Monday 25 October 2010

a thought-provoking Monday

On the way to the office on the MTR on a melancholy Monday, my languid mind was sparkled by Willem H. Boshoff and Johan Fourie's scholarly article "The significance of the Cape trade route to economic activity in the Cape Colony: a medium-term business cycle analysis" (European Review of Economic History, Vol. 14, Issue 3, Aug 2010, pp. 469-503) in which I, being completely ignorant of the economic history of the Cape Colony, learned that bread-baking was one of the lucrative industries, the other being beer brewing, given the VOC's monopoly in early seventeenth century. Bread-baking could be a lucrative industry in a colonial context.
I then thought of one of the traditional scandals against the colonial settlers in early British Hong Kong related to a bakery appealing to Europeans in which bread was poisoned by the local Chinese. The case reflects the multifaceted aspects of social history of colonial Hong Kong in particularly the conflict between the colonizers and colonized.

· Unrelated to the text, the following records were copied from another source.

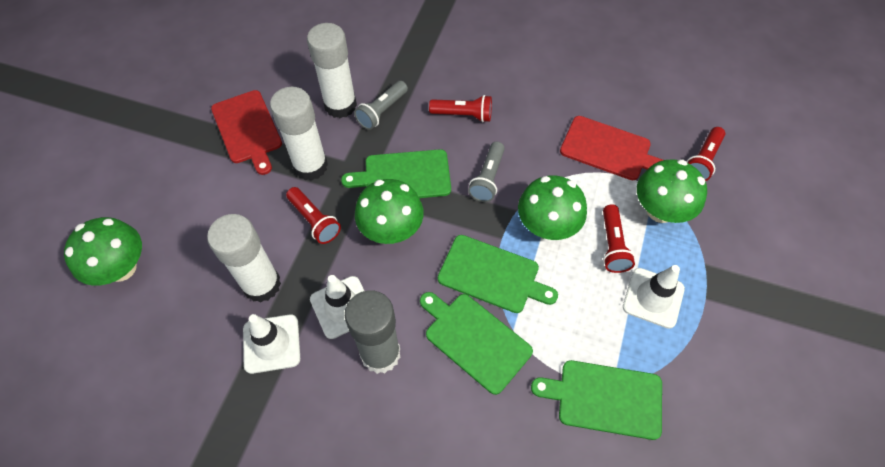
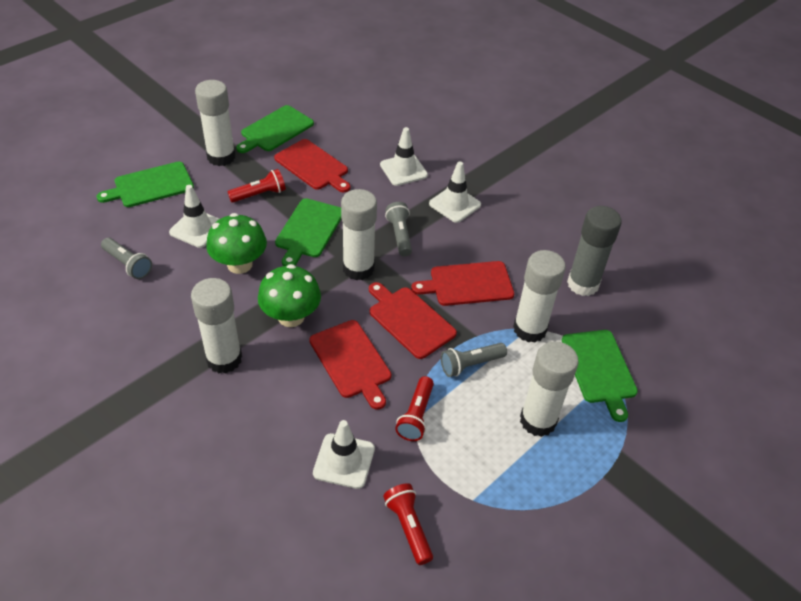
green mushroom: 4 -> 2
grey flashlight: 2 -> 3
red cutting board: 2 -> 4
red flashlight: 4 -> 3
white glue stick: 3 -> 5
white traffic cone: 3 -> 4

Inspired by Boshoff and Fourie's article, I began to drive beyond the traditional perspective to the economic and cultural history of the colonial settlers in Colonial Hong Kong and Asia at large and to look at the food production (e.g. farm and raw materials), importation (e.g. wheat and meat), and consumption (e.g. bakery and restaurant) among the Europeans in the Far East, such as Japan and China.